[What the task asks]
None of the images should appear in your copy. Transcribe the data in full.

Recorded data
┌──

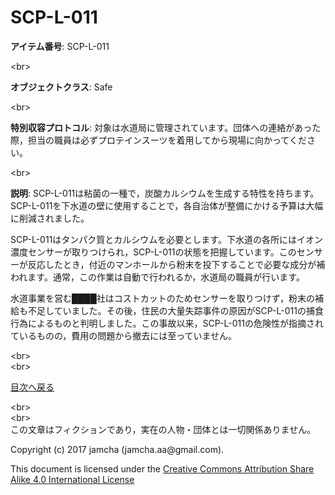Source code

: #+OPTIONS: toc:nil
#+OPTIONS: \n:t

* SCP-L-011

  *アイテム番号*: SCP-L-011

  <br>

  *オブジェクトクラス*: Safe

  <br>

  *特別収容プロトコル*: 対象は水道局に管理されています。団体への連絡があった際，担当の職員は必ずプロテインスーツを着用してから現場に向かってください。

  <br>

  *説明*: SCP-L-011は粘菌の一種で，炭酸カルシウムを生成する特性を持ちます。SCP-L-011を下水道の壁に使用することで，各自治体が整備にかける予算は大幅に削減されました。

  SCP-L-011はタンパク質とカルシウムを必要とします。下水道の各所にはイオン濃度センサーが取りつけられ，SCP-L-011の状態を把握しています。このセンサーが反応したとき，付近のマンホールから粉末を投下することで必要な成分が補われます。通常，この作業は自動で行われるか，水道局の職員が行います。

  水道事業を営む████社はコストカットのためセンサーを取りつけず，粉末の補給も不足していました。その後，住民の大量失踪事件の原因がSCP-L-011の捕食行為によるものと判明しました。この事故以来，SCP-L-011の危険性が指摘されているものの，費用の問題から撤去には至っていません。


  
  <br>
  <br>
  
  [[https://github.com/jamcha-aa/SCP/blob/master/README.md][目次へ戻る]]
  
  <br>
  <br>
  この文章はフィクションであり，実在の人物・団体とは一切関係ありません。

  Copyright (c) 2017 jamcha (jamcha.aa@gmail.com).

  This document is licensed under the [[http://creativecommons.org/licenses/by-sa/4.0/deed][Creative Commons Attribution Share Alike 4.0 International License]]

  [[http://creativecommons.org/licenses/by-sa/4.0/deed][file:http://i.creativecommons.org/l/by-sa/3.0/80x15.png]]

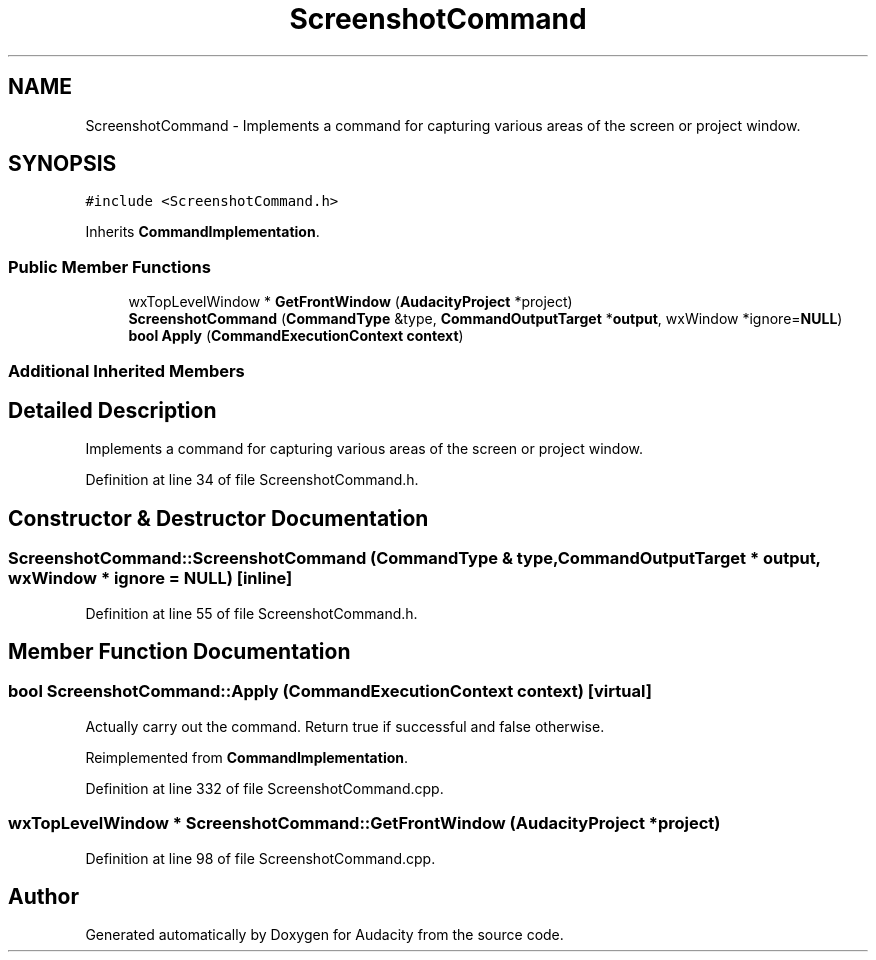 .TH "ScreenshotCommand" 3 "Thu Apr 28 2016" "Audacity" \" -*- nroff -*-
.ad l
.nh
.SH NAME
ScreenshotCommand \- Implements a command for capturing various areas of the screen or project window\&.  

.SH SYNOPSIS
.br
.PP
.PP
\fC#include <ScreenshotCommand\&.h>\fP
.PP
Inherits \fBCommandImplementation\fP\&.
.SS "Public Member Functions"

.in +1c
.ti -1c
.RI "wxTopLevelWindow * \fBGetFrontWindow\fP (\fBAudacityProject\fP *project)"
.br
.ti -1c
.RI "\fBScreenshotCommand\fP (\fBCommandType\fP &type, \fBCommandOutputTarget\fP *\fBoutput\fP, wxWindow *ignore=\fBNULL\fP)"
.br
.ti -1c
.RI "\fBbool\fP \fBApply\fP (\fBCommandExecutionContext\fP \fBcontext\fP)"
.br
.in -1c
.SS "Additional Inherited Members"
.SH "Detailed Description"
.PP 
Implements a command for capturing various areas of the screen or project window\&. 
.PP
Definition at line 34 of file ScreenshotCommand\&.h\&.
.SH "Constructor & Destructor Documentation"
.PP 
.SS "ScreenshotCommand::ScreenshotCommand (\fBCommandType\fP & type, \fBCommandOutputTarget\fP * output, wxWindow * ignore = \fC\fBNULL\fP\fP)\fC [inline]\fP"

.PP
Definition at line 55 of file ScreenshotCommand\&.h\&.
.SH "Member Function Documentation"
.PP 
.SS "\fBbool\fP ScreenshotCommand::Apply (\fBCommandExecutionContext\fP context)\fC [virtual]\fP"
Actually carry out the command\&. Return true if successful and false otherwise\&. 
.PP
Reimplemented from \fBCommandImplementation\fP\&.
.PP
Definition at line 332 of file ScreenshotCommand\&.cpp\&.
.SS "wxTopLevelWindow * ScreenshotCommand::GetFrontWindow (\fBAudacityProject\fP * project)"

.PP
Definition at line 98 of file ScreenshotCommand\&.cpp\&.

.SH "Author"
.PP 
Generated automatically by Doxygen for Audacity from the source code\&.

└──

[Exercise result]
Source code

: #+OPTIONS: toc:nil
#+OPTIONS: \n:t

* SCP-L-011

  *アイテム番号*: SCP-L-011

  <br>

  *オブジェクトクラス*: Safe

  <br>

  *特別収容プロトコル*: 対象は水道局に管理されています。団体への連絡があった際，担当の職員は必ずプロテインスーツを着用してから現場に向かってください。

  <br>

  *説明*: SCP-L-011は粘菌の一種で，炭酸カルシウムを生成する特性を持ちます。SCP-L-011を下水道の壁に使用することで，各自治体が整備にかける予算は大幅に削減されました。

  SCP-L-011はタンパク質とカルシウムを必要とします。下水道の各所にはイオン濃度センサーが取りつけられ，SCP-L-011の状態を把握しています。このセンサーが反応したとき，付近のマンホールから粉末を投下することで必要な成分が補われます。通常，この作業は自動で行われるか，水道局の職員が行います。

  水道事業を営む████社はコストカットのためセンサーを取りつけず，粉末の補給も不足していました。その後，住民の大量失踪事件の原因がSCP-L-011の捕食行為によるものと判明しました。この事故以来，SCP-L-011の危険性が指摘されているものの，費用の問題から撤去には至っていません。


  
  <br>
  <br>
  
  [[https://github.com/jamcha-aa/SCP/blob/master/README.md][目次へ戻る]]
  
  <br>
  <br>
  この文章はフィクションであり，実在の人物・団体とは一切関係ありません。

  Copyright (c) 2017 jamcha (jamcha.aa@gmail.com).

  This document is licensed under the [[http://creativecommons.org/licenses/by-sa/4.0/deed][Creative Commons Attribution Share Alike 4.0 International License]]

  [[http://creativecommons.org/licenses/by-sa/4.0/deed][file:http://i.creativecommons.org/l/by-sa/3.0/80x15.png]]

 .TH "ScreenshotCommand" 3 "Thu Apr 28 2016" "Audacity" \" -*- nroff -*-
.ad l
.nh
.SH NAME
ScreenshotCommand \- Implements a command for capturing various areas of the screen or project window\&.  

.SH SYNOPSIS
.br
.PP
.PP
\fC#include <ScreenshotCommand\&.h>\fP
.PP
Inherits \fBCommandImplementation\fP\&.
.SS "Public Member Functions"

.in +1c
.ti -1c
.RI "wxTopLevelWindow * \fBGetFrontWindow\fP (\fBAudacityProject\fP *project)"
.br
.ti -1c
.RI "\fBScreenshotCommand\fP (\fBCommandType\fP &type, \fBCommandOutputTarget\fP *\fBoutput\fP, wxWindow *ignore=\fBNULL\fP)"
.br
.ti -1c
.RI "\fBbool\fP \fBApply\fP (\fBCommandExecutionContext\fP \fBcontext\fP)"
.br
.in -1c
.SS "Additional Inherited Members"
.SH "Detailed Description"
.PP 
Implements a command for capturing various areas of the screen or project window\&. 
.PP
Definition at line 34 of file ScreenshotCommand\&.h\&.
.SH "Constructor & Destructor Documentation"
.PP 
.SS "ScreenshotCommand::ScreenshotCommand (\fBCommandType\fP & type, \fBCommandOutputTarget\fP * output, wxWindow * ignore = \fC\fBNULL\fP\fP)\fC [inline]\fP"

.PP
Definition at line 55 of file ScreenshotCommand\&.h\&.
.SH "Member Function Documentation"
.PP 
.SS "\fBbool\fP ScreenshotCommand::Apply (\fBCommandExecutionContext\fP context)\fC [virtual]\fP"
Actually carry out the command\&. Return true if successful and false otherwise\&. 
.PP
Reimplemented from \fBCommandImplementation\fP\&.
.PP
Definition at line 332 of file ScreenshotCommand\&.cpp\&.
.SS "wxTopLevelWindow * ScreenshotCommand::GetFrontWindow (\fBAudacityProject\fP * project)"

.PP
Definition at line 98 of file ScreenshotCommand\&.cpp\&.

.SH "Author"
.PP 
Generated automatically by Doxygen for Audacity from the source code\&.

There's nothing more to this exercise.